Below are the records; give again exactly the line with "nose: (959, 774)", the line with "left ankle: (110, 1542)", and each line that lies between them, and nothing besides.

[[ Data shown, beginning ]]

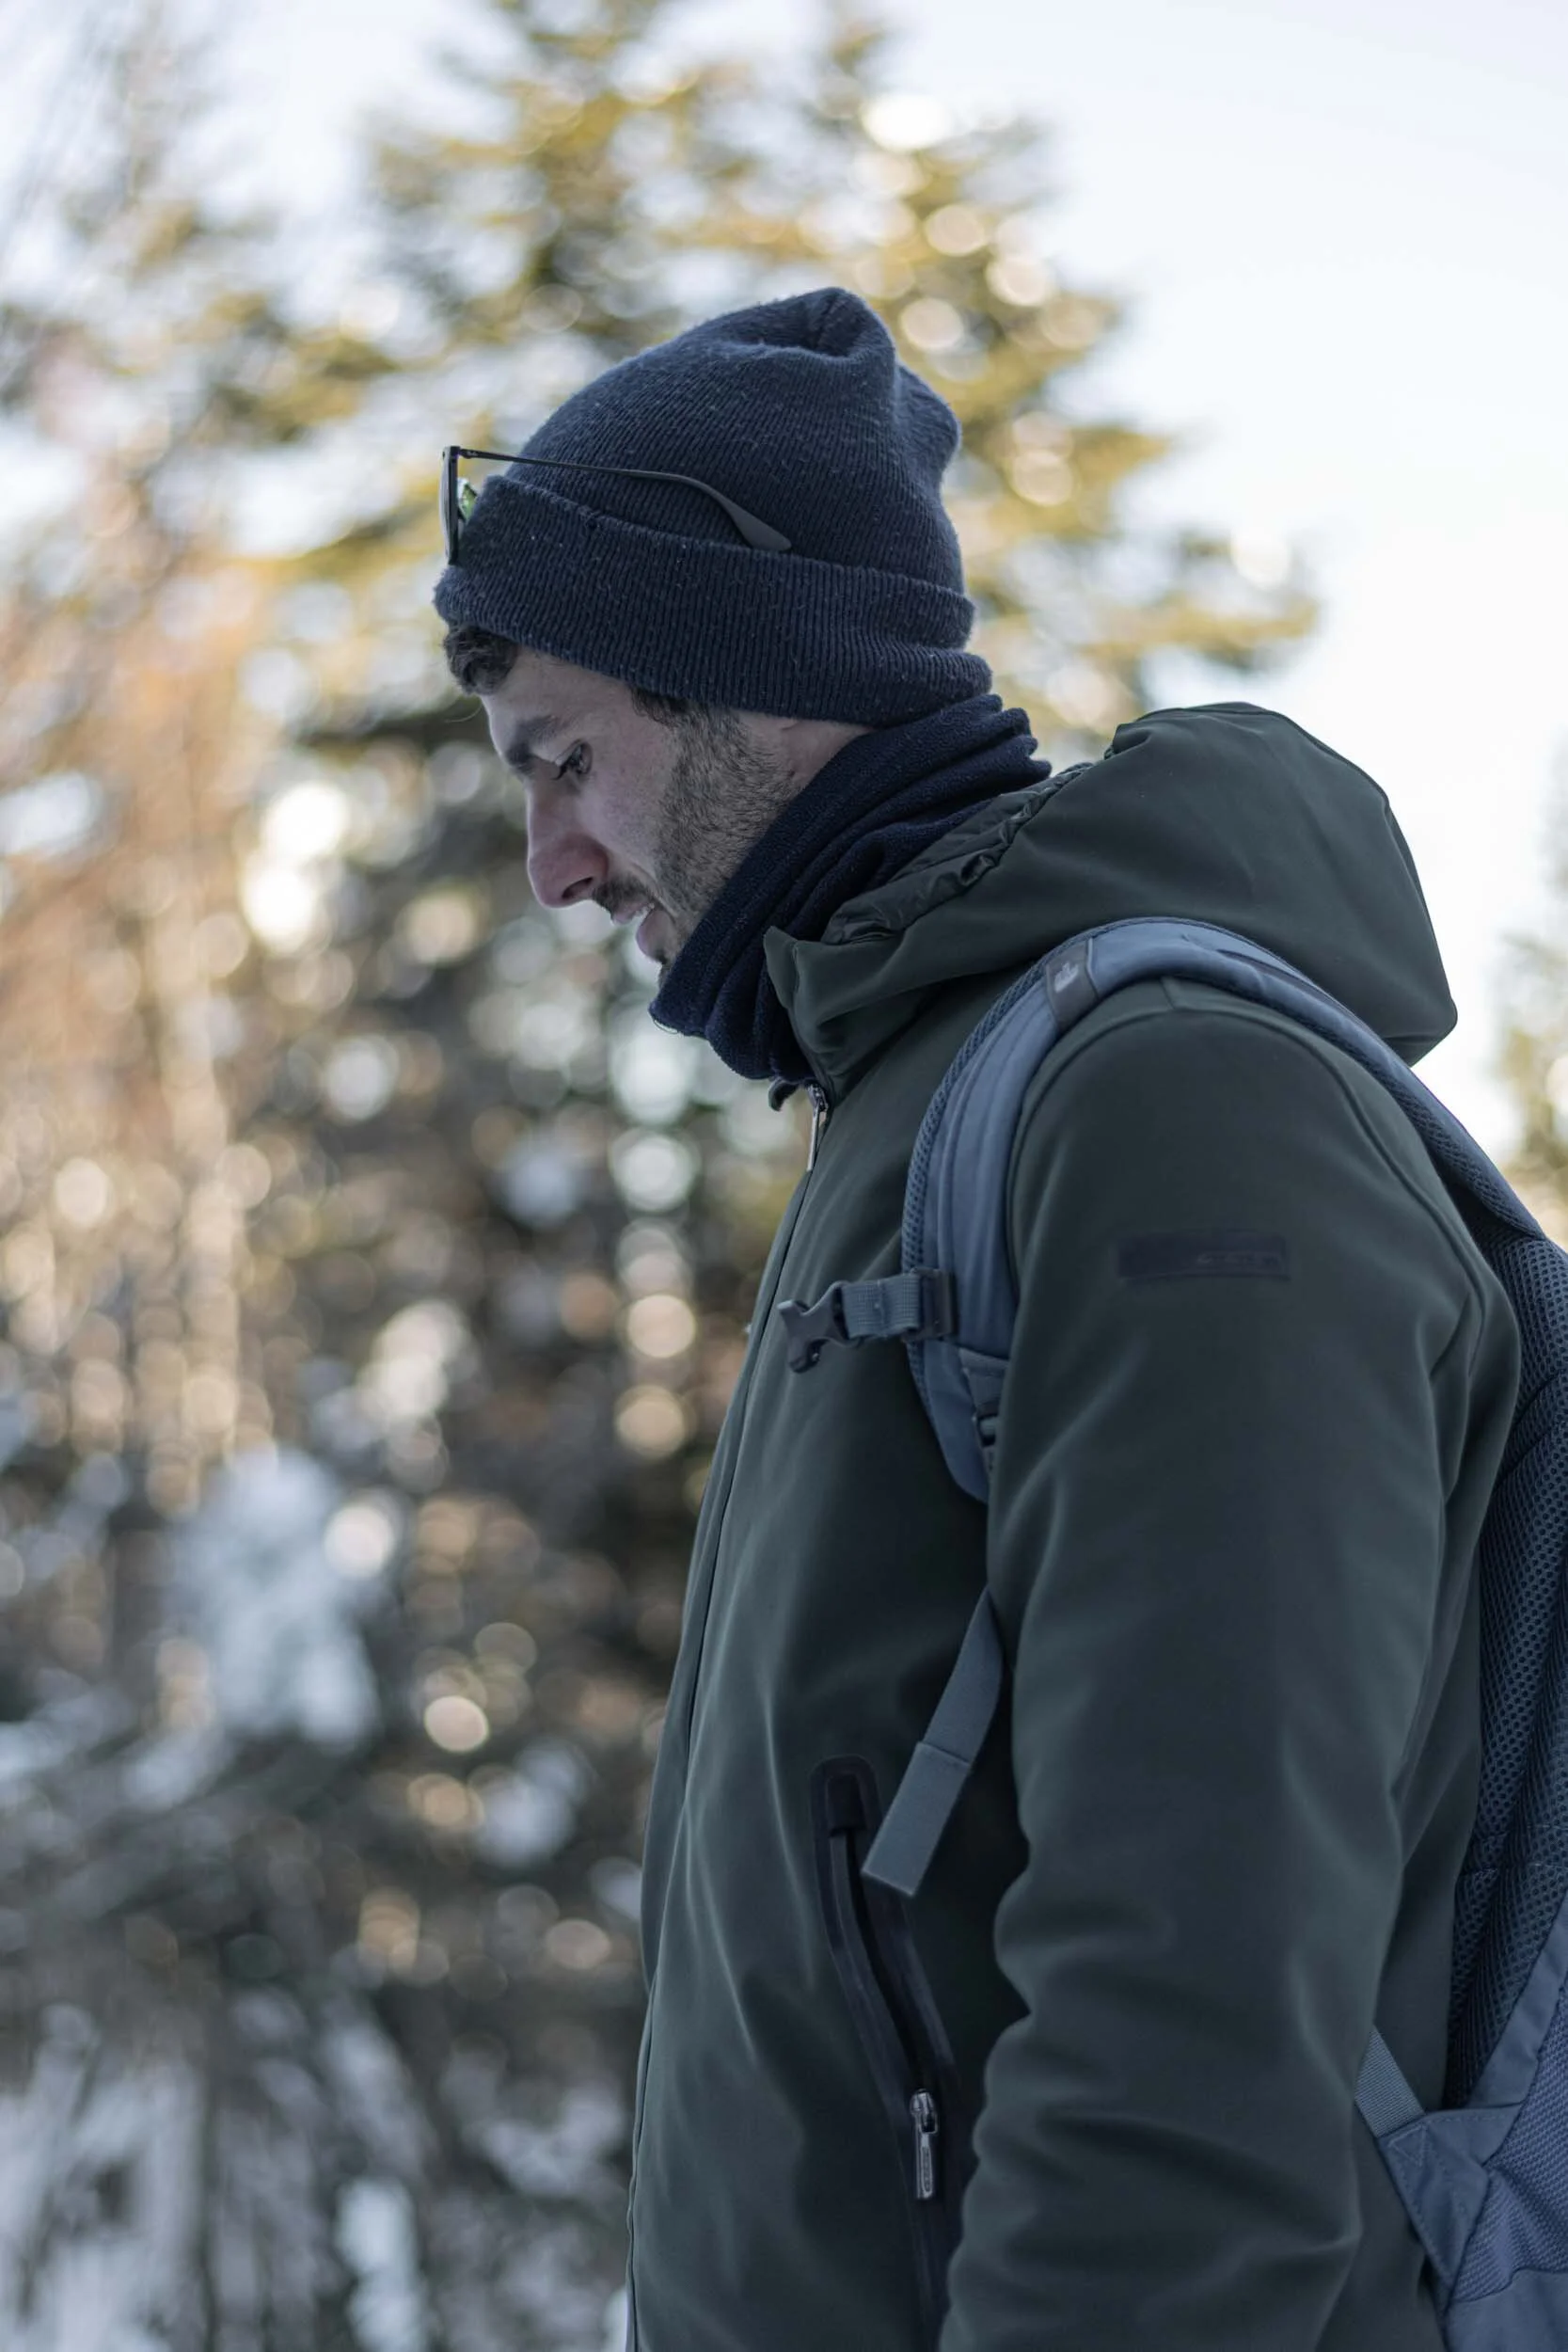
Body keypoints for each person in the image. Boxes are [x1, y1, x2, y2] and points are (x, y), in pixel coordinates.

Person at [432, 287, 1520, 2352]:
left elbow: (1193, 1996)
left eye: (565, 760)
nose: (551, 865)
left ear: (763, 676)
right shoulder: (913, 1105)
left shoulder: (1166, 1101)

[[ Data shown, end ]]
[[ Data shown, beginning ]]

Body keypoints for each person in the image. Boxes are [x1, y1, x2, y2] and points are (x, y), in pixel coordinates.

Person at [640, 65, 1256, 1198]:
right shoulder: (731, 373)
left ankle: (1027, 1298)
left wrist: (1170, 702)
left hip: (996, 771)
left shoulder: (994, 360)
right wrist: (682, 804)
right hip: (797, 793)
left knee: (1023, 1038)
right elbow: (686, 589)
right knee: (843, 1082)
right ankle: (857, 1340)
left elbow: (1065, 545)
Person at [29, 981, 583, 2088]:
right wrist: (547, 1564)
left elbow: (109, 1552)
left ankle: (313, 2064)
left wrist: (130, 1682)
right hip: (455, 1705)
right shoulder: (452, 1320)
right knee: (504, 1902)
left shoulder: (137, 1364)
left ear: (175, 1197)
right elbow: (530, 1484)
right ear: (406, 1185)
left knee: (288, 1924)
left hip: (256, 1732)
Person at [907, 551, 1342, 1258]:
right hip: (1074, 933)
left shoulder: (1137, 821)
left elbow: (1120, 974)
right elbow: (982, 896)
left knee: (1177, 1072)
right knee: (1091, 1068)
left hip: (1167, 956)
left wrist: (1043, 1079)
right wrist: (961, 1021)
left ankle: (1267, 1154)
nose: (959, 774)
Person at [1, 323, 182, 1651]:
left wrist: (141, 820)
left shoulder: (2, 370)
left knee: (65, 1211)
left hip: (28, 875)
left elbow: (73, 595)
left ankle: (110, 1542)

[[ Data shown, end ]]

### Answer area:
nose: (959, 774)
Person at [1, 323, 182, 1651]:
left wrist: (141, 820)
left shoulder: (2, 370)
left knee: (65, 1211)
left hip: (28, 875)
left elbow: (73, 595)
left ankle: (110, 1542)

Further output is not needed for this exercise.